About this exercise - Only the text belongs in the copy: retype each record exactly as it appears.

Data in this exercise -
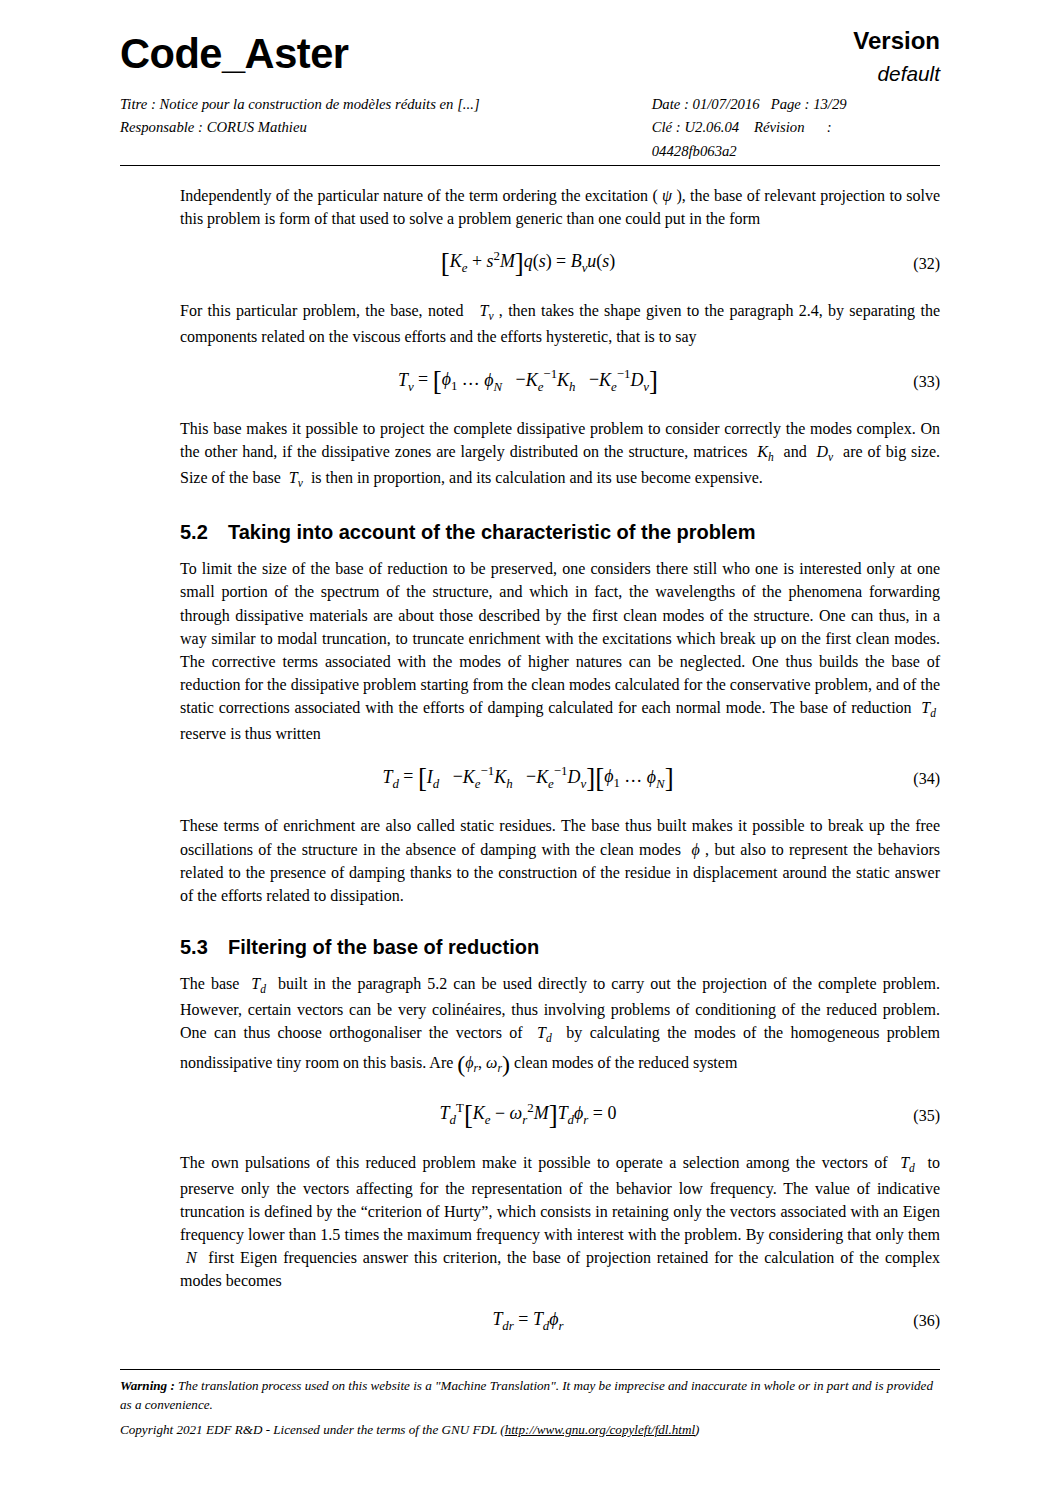Code_Aster
Version
default
| Titre : Notice pour la construction de modèles réduits en [...] | Date : 01/07/2016 Page : 13/29 |
| Responsable : CORUS Mathieu | Clé : U2.06.04 Révision : |
| | 04428fb063a2 |
Independently of the particular nature of the term ordering the excitation ( ψ ), the base of relevant projection to solve this problem is form of that used to solve a problem generic than one could put in the form
[Ke + s2M] q(s) = Bvu(s)
(32)
For this particular problem, the base, noted Tv , then takes the shape given to the paragraph 2.4, by separating the components related on the viscous efforts and the efforts hysteretic, that is to say
Tv = [ϕ1 … ϕN −Ke−1Kh −Ke−1Dv]
(33)
This base makes it possible to project the complete dissipative problem to consider correctly the modes complex. On the other hand, if the dissipative zones are largely distributed on the structure, matrices Kh and Dv are of big size. Size of the base Tv is then in proportion, and its calculation and its use become expensive.
5.2 Taking into account of the characteristic of the problem
To limit the size of the base of reduction to be preserved, one considers there still who one is interested only at one small portion of the spectrum of the structure, and which in fact, the wavelengths of the phenomena forwarding through dissipative materials are about those described by the first clean modes of the structure. One can thus, in a way similar to modal truncation, to truncate enrichment with the excitations which break up on the first clean modes. The corrective terms associated with the modes of higher natures can be neglected. One thus builds the base of reduction for the dissipative problem starting from the clean modes calculated for the conservative problem, and of the static corrections associated with the efforts of damping calculated for each normal mode. The base of reduction Td reserve is thus written
Td = [Id −Ke−1Kh −Ke−1Dv][ϕ1 … ϕN]
(34)
These terms of enrichment are also called static residues. The base thus built makes it possible to break up the free oscillations of the structure in the absence of damping with the clean modes ϕ , but also to represent the behaviors related to the presence of damping thanks to the construction of the residue in displacement around the static answer of the efforts related to dissipation.
5.3 Filtering of the base of reduction
The base Td built in the paragraph 5.2 can be used directly to carry out the projection of the complete problem. However, certain vectors can be very colinéaires, thus involving problems of conditioning of the reduced problem. One can thus choose orthogonaliser the vectors of Td by calculating the modes of the homogeneous problem nondissipative tiny room on this basis. Are (ϕr, ωr) clean modes of the reduced system
TdT[Ke − ωr2M] Tdϕr = 0
(35)
The own pulsations of this reduced problem make it possible to operate a selection among the vectors of Td to preserve only the vectors affecting for the representation of the behavior low frequency. The value of indicative truncation is defined by the “criterion of Hurty”, which consists in retaining only the vectors associated with an Eigen frequency lower than 1.5 times the maximum frequency with interest with the problem. By considering that only them N first Eigen frequencies answer this criterion, the base of projection retained for the calculation of the complex modes becomes
Tdr = Tdϕr
(36)
Warning : The translation process used on this website is a "Machine Translation". It may be imprecise and inaccurate in whole or in part and is provided as a convenience.
Copyright 2021 EDF R&D - Licensed under the terms of the GNU FDL (http://www.gnu.org/copyleft/fdl.html)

Answer box -
Code_Aster
Version
default
| Titre : Notice pour la construction de modèles réduits en [...] | Date : 01/07/2016 Page : 13/29 |
| Responsable : CORUS Mathieu | Clé : U2.06.04 Révision : |
| | 04428fb063a2 |
Independently of the particular nature of the term ordering the excitation ( ψ ), the base of relevant projection to solve this problem is form of that used to solve a problem generic than one could put in the form
[Ke + s2M] q(s) = Bvu(s)
(32)
For this particular problem, the base, noted Tv , then takes the shape given to the paragraph 2.4, by separating the components related on the viscous efforts and the efforts hysteretic, that is to say
Tv = [ϕ1 … ϕN −Ke−1Kh −Ke−1Dv]
(33)
This base makes it possible to project the complete dissipative problem to consider correctly the modes complex. On the other hand, if the dissipative zones are largely distributed on the structure, matrices Kh and Dv are of big size. Size of the base Tv is then in proportion, and its calculation and its use become expensive.
5.2 Taking into account of the characteristic of the problem
To limit the size of the base of reduction to be preserved, one considers there still who one is interested only at one small portion of the spectrum of the structure, and which in fact, the wavelengths of the phenomena forwarding through dissipative materials are about those described by the first clean modes of the structure. One can thus, in a way similar to modal truncation, to truncate enrichment with the excitations which break up on the first clean modes. The corrective terms associated with the modes of higher natures can be neglected. One thus builds the base of reduction for the dissipative problem starting from the clean modes calculated for the conservative problem, and of the static corrections associated with the efforts of damping calculated for each normal mode. The base of reduction Td reserve is thus written
Td = [Id −Ke−1Kh −Ke−1Dv][ϕ1 … ϕN]
(34)
These terms of enrichment are also called static residues. The base thus built makes it possible to break up the free oscillations of the structure in the absence of damping with the clean modes ϕ , but also to represent the behaviors related to the presence of damping thanks to the construction of the residue in displacement around the static answer of the efforts related to dissipation.
5.3 Filtering of the base of reduction
The base Td built in the paragraph 5.2 can be used directly to carry out the projection of the complete problem. However, certain vectors can be very colinéaires, thus involving problems of conditioning of the reduced problem. One can thus choose orthogonaliser the vectors of Td by calculating the modes of the homogeneous problem nondissipative tiny room on this basis. Are (ϕr, ωr) clean modes of the reduced system
TdT[Ke − ωr2M] Tdϕr = 0
(35)
The own pulsations of this reduced problem make it possible to operate a selection among the vectors of Td to preserve only the vectors affecting for the representation of the behavior low frequency. The value of indicative truncation is defined by the “criterion of Hurty”, which consists in retaining only the vectors associated with an Eigen frequency lower than 1.5 times the maximum frequency with interest with the problem. By considering that only them N first Eigen frequencies answer this criterion, the base of projection retained for the calculation of the complex modes becomes
Tdr = Tdϕr
(36)
Warning : The translation process used on this website is a "Machine Translation". It may be imprecise and inaccurate in whole or in part and is provided as a convenience.
Copyright 2021 EDF R&D - Licensed under the terms of the GNU FDL (http://www.gnu.org/copyleft/fdl.html)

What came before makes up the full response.